▸ Document segment:
Turning Point.

When you have adopted children, it is always a struggle to answer people’s questions.  You have to gauge what kind of response the person is looking for and the situation that surrounds the question that is being asked.  Are they really interested?  Are they asking because they’re just being polite?  Do they mean well, but are misguided?  Are the kids going to hear my response?  Do I need to answer in a way that models understanding and compassion even when the question is asinine, or should I let them have it because they’re question is so beyond rude that I need to stop any further questions?  It’s so much to weigh.
Social events are always like a breeding ground for these type of situations.  My brother’s wedding this weekend is a good example.  It takes one of these huge social gatherings to realize just how oblivious some people are.  I know we’re an atypical family.  My kids are black, FPD and I are not, and there are a lot more children in our family than are typical in a nuclear family in the United States.  I understand that.  I also understand, as well as the next parent of a high number of children, how curious looking we are.  I’m used to the not so smart, or kind, comments.  However, this weekend absolutely holds the record for idiotic and hurtful questions.  
We always have the usual questions.  You know, the ones that I live with on a daily basis and I probably shouldn’t be so annoyed at, yet I still am.  We’ll call this line of questions the Green Zone.  This category includes such winners as…
Are these all yours?
Aren’t you young to have SEVEN?
Don’t you have help?
How do you do it?  
Aren’t you overwhelmed?  I have *insert low number here* child(ren) and I’m overwhelmed!
Then there are the questions that raise my blood pressure and make my molars grind together, but you let them roll because you figure the person is just naturally curious, or just really uninformed.  We’ll call these questions the Yellow Zone.

▸ Recorded information:
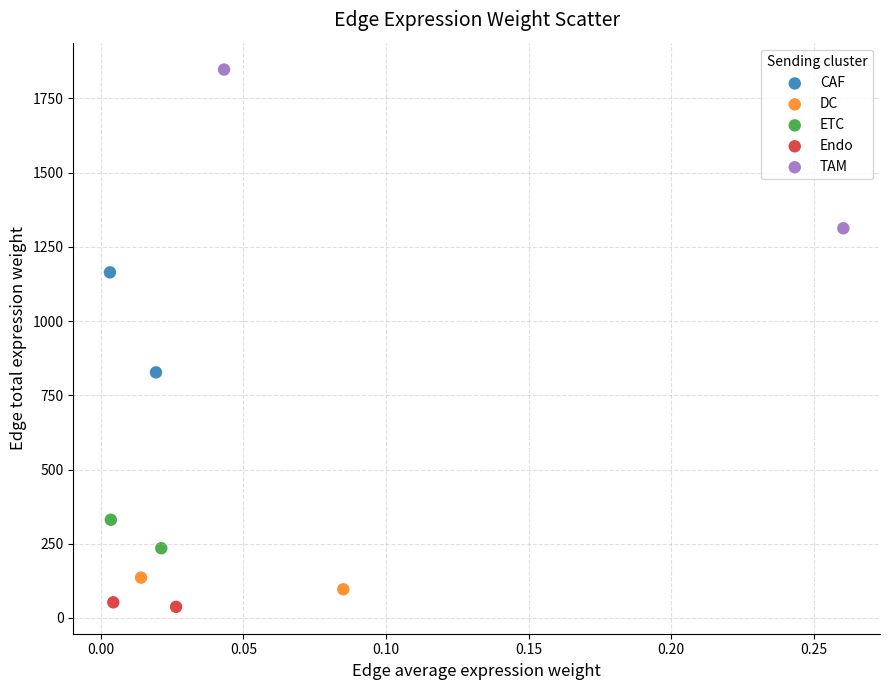

What are all the series names shown in the legend?

CAF, DC, ETC, Endo, TAM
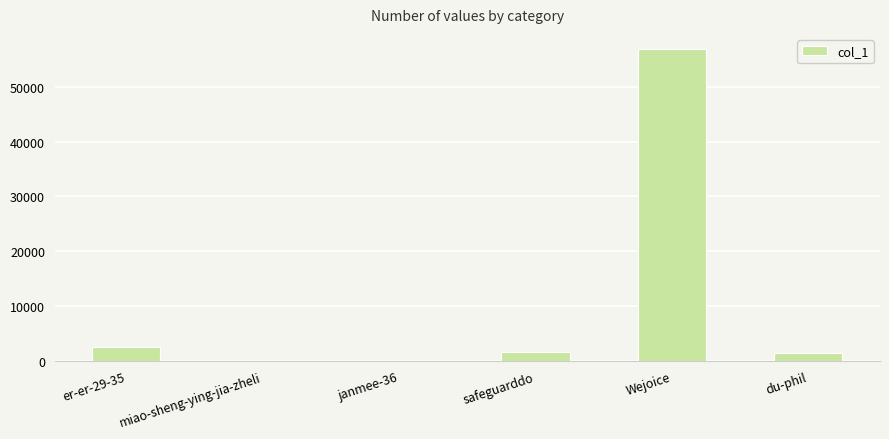

Are the bars grouped side by side (vs. stacked)?

No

▸ Task instructions:
1. In the post about questions asked of an adoptive family, what name is given to the category of usual questions?
2. Continue the post about questions asked of an adoptive family from the point where it stops.
The listing above comes from a separate source.

▸ Responses in order:
1. The Green Zone.

2.
Do you think they all get enough attention?  
Are you going to adopt anymore?  
Aren’t you interested in having your own children?
Do you think they’ll want to go back to their real parents when they’re adults?  
Then you’ve got a whole category of questions that should NEVER be asked, whether they’re in front of one of our kids or if you’re just with me.  They’re the kind of questions that make me want to puke and usually come from people who lack any common sense at all.  These are Red Zone questions, and there wasn’t alcohol enough in the free world, let alone at my brother’s wedding, to make me want to answer any of them.  Yet, I spent all weekend dealing with them.  
Do your kids know how lucky they are that you saved them?  
Are any of your children’s birth parents in jail?  
I could NEVER just GIVE AWAY my child?  What in the world was their real mom thinking?  
Which one of your kids was born addicted to drugs?  
Are any of them real brothers and sisters?  
I think it’s obvious why the first four Red Zone questions are so darn appalling, but the last one is probably the worst.  I have spent the entirety of my time as a mother making sure my kids understand that they have each other in this world, come hell or high water, and with one question this person has made them wonder…are we really a family?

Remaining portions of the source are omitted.